Rao also said that as countries like India, Bangladesh, Nepal, Sri Lanka and Pakistan emerged from colonialism as independent nations, leaders, under pressure from the global political community and citizens within their own borders, began to understand that new constitutions were necessary to establish legitimate, internationally recognized, independent governments. In India, for example, officials framed a new constitution that drew on the best features of the British, American, Canadian and Australian constitutions. Rao also said that Sri Lanka took the same approach as India in developing a new constitution. But Pakistan and Bangladesh started out as secular republics and later adopted Islam as the state religion. "In all of these countries, because the state has not vigorously enforced the rule of law, securing justice remains a distant dream for most of the citizens," Rao said. "Corruption and inordinate delays," he noted, "have added to the woes of citizens and alienated them from the state and justice system."
This scenario is what fascinates Rao and has led to his selection as a visiting faculty member of the IISJ. Many countries today in south Asia have begun attempts to institutionalize a rule of law that supports all citizens.
"Things are changing," Rao said. "After more than five decades of independence, people are becoming more aware of their rights and the rule of law is becoming entrenched. For example, the judiciary, mindful of popular aspirations, has repeatedly intervened in favor of lay people and protected them from the excesses of the state. In India, public interest litigation (PIL) has emerged as the main bulwark against the transgression of the state. The Supreme Court of India has entertained several PILs and provided much needed relief in several instances."
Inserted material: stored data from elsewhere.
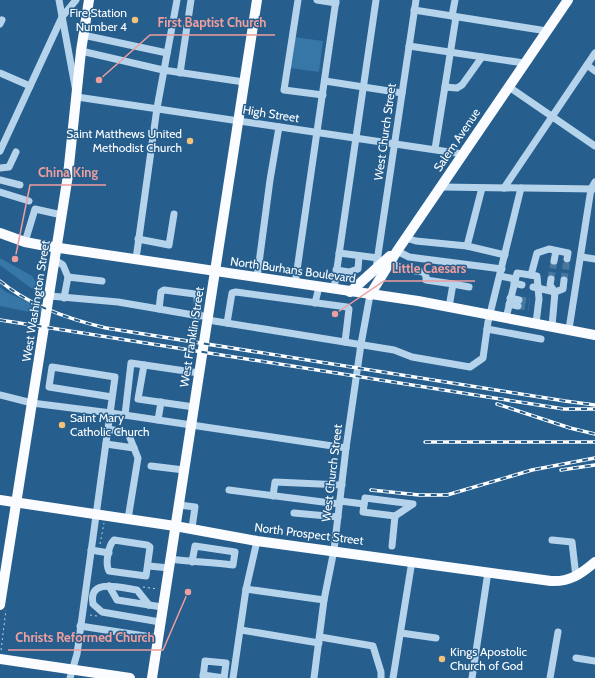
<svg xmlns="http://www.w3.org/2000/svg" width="595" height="678" font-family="Cabin,sans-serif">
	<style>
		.green { fill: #3777a8 }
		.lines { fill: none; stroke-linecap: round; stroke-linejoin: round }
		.minor-tunnel { stroke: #47769e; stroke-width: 7; stroke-dasharray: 7 3.5; stroke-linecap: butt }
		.path { stroke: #b5d3eb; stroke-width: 1; stroke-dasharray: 2 3; stroke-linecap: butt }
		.minor { stroke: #b5d3eb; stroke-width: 7 }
		.major { stroke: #fafcff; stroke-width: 10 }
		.rail-casing { stroke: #fff; stroke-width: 3.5 }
		.rail { stroke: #265e8d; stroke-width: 2; stroke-dasharray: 6; stroke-linecap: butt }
		.poi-dot { fill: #f4c37a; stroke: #265e8d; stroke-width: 1.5 }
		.labels { text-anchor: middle; stroke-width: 3; stroke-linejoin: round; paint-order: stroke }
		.poi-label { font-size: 12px; fill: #fff; stroke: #265e8d; text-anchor: end }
		.street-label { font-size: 12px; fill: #fff; stroke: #265e8d }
		.leader { fill: none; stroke: #ed9e9e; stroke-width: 1.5 }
		.callout-dot { fill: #ed9e9e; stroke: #265e8d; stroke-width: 1.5 }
		.callout-label { font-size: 13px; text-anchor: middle; font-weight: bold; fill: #ed9e9e; stroke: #265e8d; stroke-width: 3; stroke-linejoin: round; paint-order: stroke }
	</style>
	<rect width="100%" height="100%" fill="#265e8d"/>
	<g class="green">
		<path d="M294 37 323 41 319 72 290 68Z"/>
		<path d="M0 258 32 276 42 291 31 288 0 265Z"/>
		<path d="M0 287 6 292 45 310 44 315 0 306Z"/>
	</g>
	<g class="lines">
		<g class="minor-tunnel">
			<path d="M551 279 554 261"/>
			<path d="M564 280 567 259"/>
			<path d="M519 300 530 301"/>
			<path d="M518 306 529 307"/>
		</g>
		<g class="path">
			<path d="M100 544 104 523"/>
			<path d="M143 587 158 589"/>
			<path d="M90 615 97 616"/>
			<path d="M1 650 6 610"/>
		</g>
		<g class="minor">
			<path d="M59 0 77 97 463 154"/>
			<path d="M298 0 284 90 323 95"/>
			<path d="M317 0 336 3"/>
			<path d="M414 10 547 31"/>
			<path d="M452 16 455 0"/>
			<path d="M0 24 2 20"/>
			<path d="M83 35 167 53"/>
			<path d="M409 46 524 63"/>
			<path d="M81 51 163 70 244 82"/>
			<path d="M587 65 595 71"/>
			<path d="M0 73 30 86"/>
			<path d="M180 73 191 0"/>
			<path d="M325 81 402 93"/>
			<path d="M445 87 457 88 462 85 482 57"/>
			<path d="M509 87 595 146"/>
			<path d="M435 149 456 17"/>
			<path d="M0 151 62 17 76 0"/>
			<path d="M0 168 9 167 16 152"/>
			<path d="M0 180 20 185"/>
			<path d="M441 187 595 189"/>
			<path d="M482 188 467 246 505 255"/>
			<path d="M504 188 595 53"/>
			<path d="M0 192 29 201"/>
			<path d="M406 238 416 241 467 246"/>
			<path d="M138 239 169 245 174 214"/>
			<path d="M25 242 35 209 62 215"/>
			<path d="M397 251 409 257 502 269"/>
			<path d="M339 253 378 258"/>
			<path d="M582 257 595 259"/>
			<path d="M136 259 157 108 177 0"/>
			<path d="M55 260 63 265 68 277"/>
			<path d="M554 261 556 251"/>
			<path d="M390 262 403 269 423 272 426 276V280L453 284 449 307"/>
			<path d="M376 268 416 0"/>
			<path d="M336 270 349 272 358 269 359 256"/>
			<path d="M531 275 537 253 549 249 568 253 567 259"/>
			<path d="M500 276 515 279"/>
			<path d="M257 278 270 180 279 127"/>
			<path d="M551 279 550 285 555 292 552 326"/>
			<path d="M514 283 522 285"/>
			<path d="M295 284 336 0"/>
			<path d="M453 284 469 287"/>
			<path d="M533 287 555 292 563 289 564 280"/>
			<path d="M334 289 376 0"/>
			<path d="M50 296 118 302 159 309"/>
			<path d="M64 298 68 277 102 281"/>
			<path d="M510 298 519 300"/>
			<path d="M315 303 319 287"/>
			<path d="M509 304 518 306"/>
			<path d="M199 316 159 309 161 292 164 290 195 294 197 296 198 315 208 317"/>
			<path d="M506 318 517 273 537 276 539 299 536 323"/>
			<path d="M208 320 394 350 412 357 470 367 483 358 488 322 521 188"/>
			<path d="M227 323 232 293 236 292 347 307 349 309 345 342"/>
			<path d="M487 329 541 339"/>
			<path d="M569 329 591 189 595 182"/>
			<path d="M144 365 138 399 194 407"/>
			<path d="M0 395 32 403 111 413 346 448"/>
			<path d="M125 415 131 363 199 373"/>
			<path d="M158 420 161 402"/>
			<path d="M108 429 128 433 138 458 128 519"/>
			<path d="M106 444 134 448"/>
			<path d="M151 466 184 470"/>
			<path d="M229 490 339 504"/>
			<path d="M273 496 275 482 342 485"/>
			<path d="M365 498 413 504 395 516 363 512Z"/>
			<path d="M340 501 364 504"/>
			<path d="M179 505 195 507 192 528"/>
			<path d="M294 513 338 517"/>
			<path d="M114 540 147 545 150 547 146 576 109 571C105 564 108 546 114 540Z"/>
			<path d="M552 540 572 542 576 577"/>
			<path d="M392 546 395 516"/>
			<path d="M91 550 109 553"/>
			<path d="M170 559C191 562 212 562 233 565L235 552 195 546 192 562"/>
			<path d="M149 566 169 568"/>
			<path d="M109 586 117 600 162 607"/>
			<path d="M246 589 324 600"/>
			<path d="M149 605 137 590C121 588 88 577 93 604L102 612 160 622"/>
			<path d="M80 626 158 638"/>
			<path d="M241 630 319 643"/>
			<path d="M401 633 436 638"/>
			<path d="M320 637 373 646 381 672V678"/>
			<path d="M576 658 595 661"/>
			<path d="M203 675 224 678"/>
			<path d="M70 678 77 654 115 377 52 367 49 387 112 397"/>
			<path d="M203 678 205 661 226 663 224 678"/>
			<path d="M233 678 246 589 257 541"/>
			<path d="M314 678 324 600 334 550 346 448 361 344 370 295"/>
			<path d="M393 678 412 561"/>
			<path d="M472 678 488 572"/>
			<path d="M550 678 558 632"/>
		</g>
		<g class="major">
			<path d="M0 233 25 242 46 246 418 301 595 335"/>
			<path d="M350 292 390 256"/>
			<path d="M370 295 397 251 568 0"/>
			<path d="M0 500 175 526 257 541 551 581C570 582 581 574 595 562"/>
			<path d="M0 605 68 175 81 51 89 0"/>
			<path d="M0 659 130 678"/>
			<path d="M152 678 257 0"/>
		</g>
		<defs>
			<g id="rail">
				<path d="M0 281C30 306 68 319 106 328L565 401 595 405"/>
				<path d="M0 320 564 409H595"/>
				<path d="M497 404 570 428 595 434"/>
				<path d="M425 442H595"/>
				<path d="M561 470 595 465"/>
				<path d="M371 490 419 495H447L532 470 595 458"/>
			</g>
		</defs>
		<use href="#rail" class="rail-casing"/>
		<use href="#rail" class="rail"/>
	</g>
	<g class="poi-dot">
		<circle cx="135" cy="20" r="4"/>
		<circle cx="190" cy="141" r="4"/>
		<circle cx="62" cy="425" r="4"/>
		<circle cx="442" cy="659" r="4"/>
	</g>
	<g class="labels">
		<g class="poi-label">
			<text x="127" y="17">Fire Station<tspan x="127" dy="14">Number 4</tspan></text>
			<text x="182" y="138">Saint Matthews United<tspan x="182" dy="14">Methodist Church</tspan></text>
			<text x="70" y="422" text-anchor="start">Saint Mary<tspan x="70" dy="14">Catholic Church</tspan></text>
			<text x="450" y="656" text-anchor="start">Kings Apostolic<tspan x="450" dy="14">Church of God</tspan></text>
		</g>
		<g class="street-label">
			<text transform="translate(271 114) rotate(9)" y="4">High Street</text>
			<text transform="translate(385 132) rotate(-82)" y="4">West Church Street</text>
			<text transform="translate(457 140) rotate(-56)" y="4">Salem Avenue</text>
			<text transform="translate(293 270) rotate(8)" y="4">North Burhans Boulevard</text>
			<text transform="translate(36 301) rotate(-81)" y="4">West Washington Street</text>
			<text transform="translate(192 337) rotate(-81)" y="4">West Franklin Street</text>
			<text transform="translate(332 473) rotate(-83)" y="4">West Church Street</text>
			<text transform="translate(309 534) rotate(7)" y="4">North Prospect Street</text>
		</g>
	</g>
	<path class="leader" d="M99 80L150 35H275M15 259L30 185H106M335 314L384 281H475M188 592L163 650H8"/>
	<g class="callout-dot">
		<circle cx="99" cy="80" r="4"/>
		<circle cx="15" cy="259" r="4"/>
		<circle cx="335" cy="314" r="4"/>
		<circle cx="188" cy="592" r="4"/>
	</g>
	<g class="callout-label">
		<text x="212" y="27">First Baptist Church</text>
		<text x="68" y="177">China King</text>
		<text x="429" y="273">Little Caesars</text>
		<text x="85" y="642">Christs Reformed Church</text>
	</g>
</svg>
Given the challenge of institutionalizing the rule of law in post-colonial societies, Rao hopes these positive changes continue. One example is Nepal. "Citizens in that country have gone to the judiciary and have achieved some legal relief of problems," he said, adding that people in Nepal, "are starting to place some trust in the system. Today, those who live in south Asia are thinking more and more about equality and social justice, and I think this is an important and very positive step."
India is also well underway in revising its constitution. Rao said the National Commission for the Review of the Indian Constitution has submitted its reports and it is gradually undergoing implementation. "The whole thrust is now on making the entire law enforcement and justice system responsive to the needs of the people," he said. "There is all-around awareness that this task is absolutely central to India's emergence as a new knowledge superpower."
As a two-week visiting faculty member for 2005 and 2006 at the IISJ, Rao teaches a course each December titled The Sociology of Law in South Asia, which is based on a non-western context to help students sharpen their understanding of theory regarding this subject. Objectives of this course include
- providing a broad overview of the complex interplay of social structures and legal institutions in the countries of south Asia; and
- offering a nuanced analysis of the impact of socio-economic, political, and cultural forces and structures on the institutionalization of the rule of law in post-colonial south Asia.
Rao's passion for this subject also extends beyond the classroom. In recent years, he has presented papers and attended conferences on this subject at Deakin University in Melbourne, Australia, and at the University of Helsinki in Finland to name just a few. He is also a member in the Association for the Sociology of Religion and Research Committee on the Sociology of Law. He is working on a definitive book-length treatment of this subject tentatively titled "The Myth of 'Equal Respect': Minorities, Multiculturalism and Globalization in India."